Common Mistakes When Building Analytics Platforms: "I need real-time data"

Posted on March 19, 2013 by Tim Rosenblatt

Business is moving faster than it used to. This is a cliche, and you're probably rolling your eyes that I started a blog post with that line. But it's important to keep in mind, because of what I'm about to tell you.

Because things do move faster than they used to, any opportunity to be faster than the competition is viewed as good, to the point that real-time is what everyone aspires to, with good reason -- even faster-than-real-time is coming in a sense.

Knowing what's going on right now means you can make better decisions, and that's the whole point of an analytics platform.

There is a catch when it comes to asking an engineer for real-time in an analytics platform, and it's a big one.
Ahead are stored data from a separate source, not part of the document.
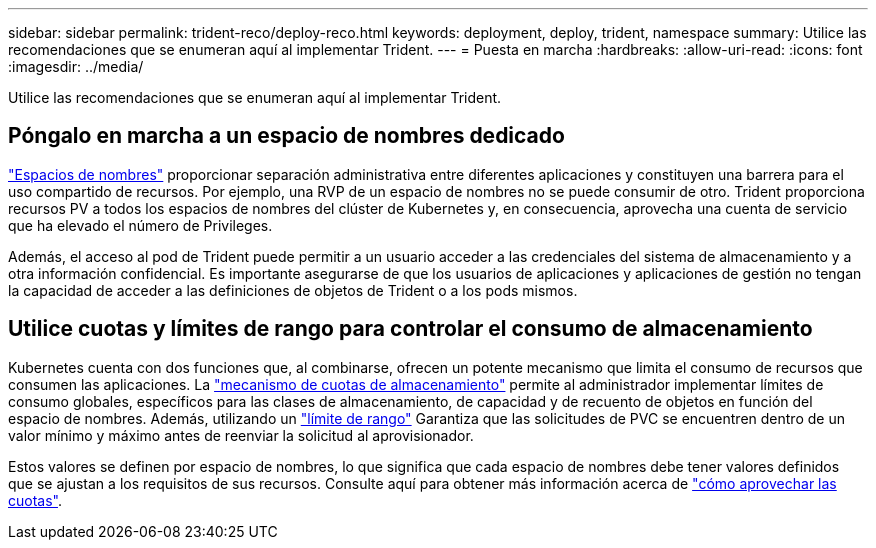 ---
sidebar: sidebar 
permalink: trident-reco/deploy-reco.html 
keywords: deployment, deploy, trident, namespace 
summary: Utilice las recomendaciones que se enumeran aquí al implementar Trident. 
---
= Puesta en marcha
:hardbreaks:
:allow-uri-read: 
:icons: font
:imagesdir: ../media/


[role="lead"]
Utilice las recomendaciones que se enumeran aquí al implementar Trident.



== Póngalo en marcha a un espacio de nombres dedicado

https://kubernetes.io/docs/concepts/overview/working-with-objects/namespaces/["Espacios de nombres"^] proporcionar separación administrativa entre diferentes aplicaciones y constituyen una barrera para el uso compartido de recursos. Por ejemplo, una RVP de un espacio de nombres no se puede consumir de otro. Trident proporciona recursos PV a todos los espacios de nombres del clúster de Kubernetes y, en consecuencia, aprovecha una cuenta de servicio que ha elevado el número de Privileges.

Además, el acceso al pod de Trident puede permitir a un usuario acceder a las credenciales del sistema de almacenamiento y a otra información confidencial. Es importante asegurarse de que los usuarios de aplicaciones y aplicaciones de gestión no tengan la capacidad de acceder a las definiciones de objetos de Trident o a los pods mismos.



== Utilice cuotas y límites de rango para controlar el consumo de almacenamiento

Kubernetes cuenta con dos funciones que, al combinarse, ofrecen un potente mecanismo que limita el consumo de recursos que consumen las aplicaciones. La https://kubernetes.io/docs/concepts/policy/resource-quotas/#storage-resource-quota["mecanismo de cuotas de almacenamiento"^] permite al administrador implementar límites de consumo globales, específicos para las clases de almacenamiento, de capacidad y de recuento de objetos en función del espacio de nombres. Además, utilizando un https://kubernetes.io/docs/tasks/administer-cluster/limit-storage-consumption/#limitrange-to-limit-requests-for-storage["límite de rango"^] Garantiza que las solicitudes de PVC se encuentren dentro de un valor mínimo y máximo antes de reenviar la solicitud al aprovisionador.

Estos valores se definen por espacio de nombres, lo que significa que cada espacio de nombres debe tener valores definidos que se ajustan a los requisitos de sus recursos. Consulte aquí para obtener más información acerca de https://netapp.io/2017/06/09/self-provisioning-storage-kubernetes-without-worry["cómo aprovechar las cuotas"^].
Real-time data can be very expensive and is almost never needed when compared to the alternative of near-real-time.

The main thing you need to think about is called latency -- how long something takes to update.

If you can just wait 15 minutes for data to roll in, you'll save yourself a lot of money. If you can wait 4 or more hours for data to roll in, there's almost no added cost to make something perform at that level. For what it's worth, the system used in Target's faster-than-real-time system could easily have 24-hour latency. They're looking for long-term trends, not 5-second trends.

One of the other things to keep in mind: real-time is not all-or-nothing thing. Even within a single platform, different data sources can have different latencies. You can pick and choose -- if there's one data source that needs 5-minute updates, but there are four others that only need 24-hour updates, you can have it that way.